MoonCookie hosts slz dz musician
May 1, 1997
Peter Ostroushko knows who he is: a musician, a songwriter and an American of Ukrainian descent.
“I’m a Ukrainian-American,” he said. “The music I write I consider to be Ukrainian music.”
Raised in a Ukrainian neighborhood of the Twin Cities, Ostroushko was introduced to the sounds of the mandolin at an early age by his father and the serenading of Ukrainian folk songs from his mother.
By the time he was 10 years old, Ostroushko knew he wanted to be a mandolin player as well.
Proficient on both the mandolin and the violin, Ostroushko said he didn’t get his sense of identity from just his family, though. “It’s a community thing,” Ostroushko explained. “I was born here about a year after my parents immigrated. Our neighborhood was full of people virtually right off the boat.”
He even styles his music after his Ukrainian background. Often asked what kind of music he was playing, Ostroushko was forced to come up with his own label: slz dz.
“I started taking to calling it slz dz because people wanted me to describe my music,” he said. “I just started calling it something.”
Ostroushko said he borrowed the phrase from his mother. A variation of a Ukrainian saying, loosely translated it means “over the edge” or “off his rocker.”
Critics have said Ostroushko’s most recent solo recording, Heart of the Heartland, forms a landscape, and it has even garnered him comparisons to landscape photographer Ansel Adams. But to Ostroushko, music is music.
“Music just comes into my head,” he said. “I’ll be somewhere and witness something that might inspire something.

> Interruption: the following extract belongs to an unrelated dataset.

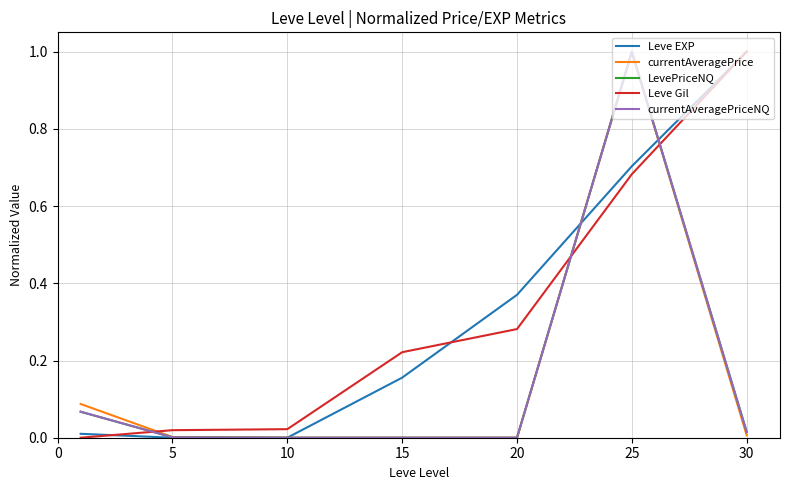

What is the maximum value shown in the chart?

1.0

That’s the process. I’m not the kind of writer to pull out a pen and just start writing. These melodies come from the heavens.”
The heavens must appreciate the Ukrainian sound as much as Ostroushko does because his music is heavenly. He said the Ukrainian sound is “pretty blatant” in his music and that he wouldn’t have it any other way.

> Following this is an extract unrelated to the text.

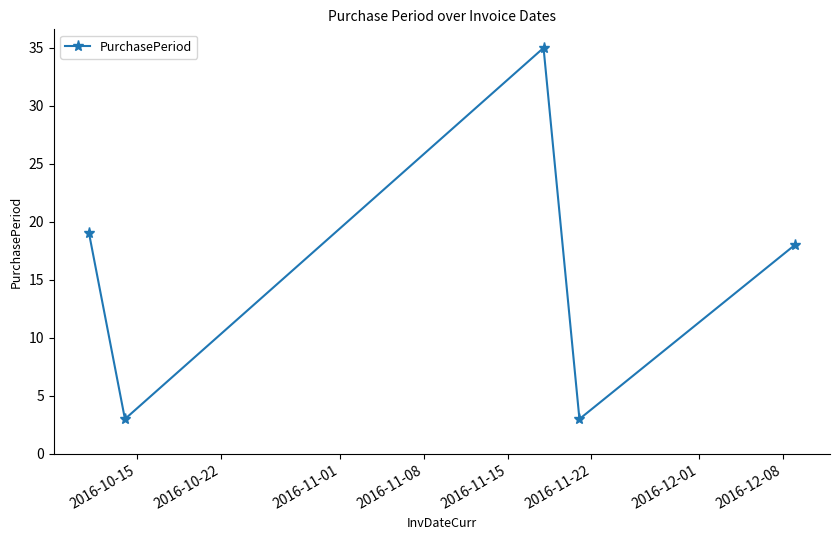

What is the maximum value shown in the chart?

35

“I enjoy doing it,” he said. “Ukrainian music is very emotional, very intense. I remember trying to pick up Beetles’ songs when I was young. But I was also very interested in learning Ukrainian music.”

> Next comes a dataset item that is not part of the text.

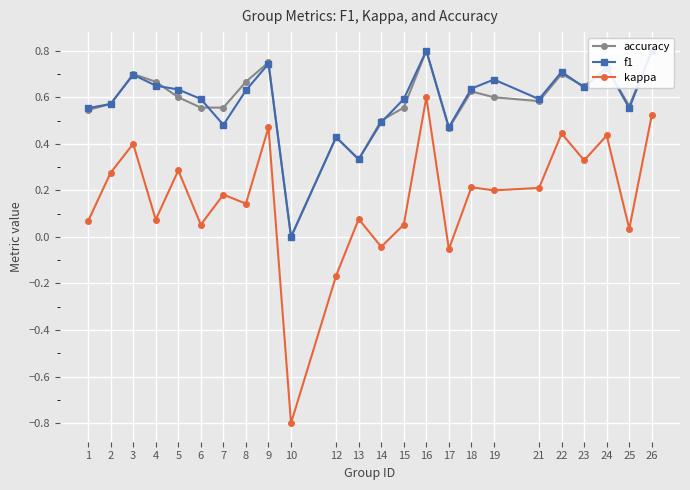

What value does the f1 series have at 16?

0.8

Ostroushko added that he made the decision to play Ukrainian music virtually on stage.
After playing mainstream music for a period of time, Ostroushko said an audience member asked him to play some Ukrainian music.
“I hadn’t played any [Ukrainian music] in about 10 years,” he said. “But it all came back to me. It’s amazing how it all just came flooding back.”
The flood continues Sunday when Ostroushko and guest guitarist Dean Magraw play the MoonCookie Cafe.
Ostroushko said, “Dean Magraw is one of the finest guitar players [the audience] will ever hear.”
MoonCookie Cafe is located at the UU Fellowship of Ames, 1015 N. Hyland Ave. Show time is 7:30 p.m., doors open at 7 p.m. Tickets are available for at the door for $10.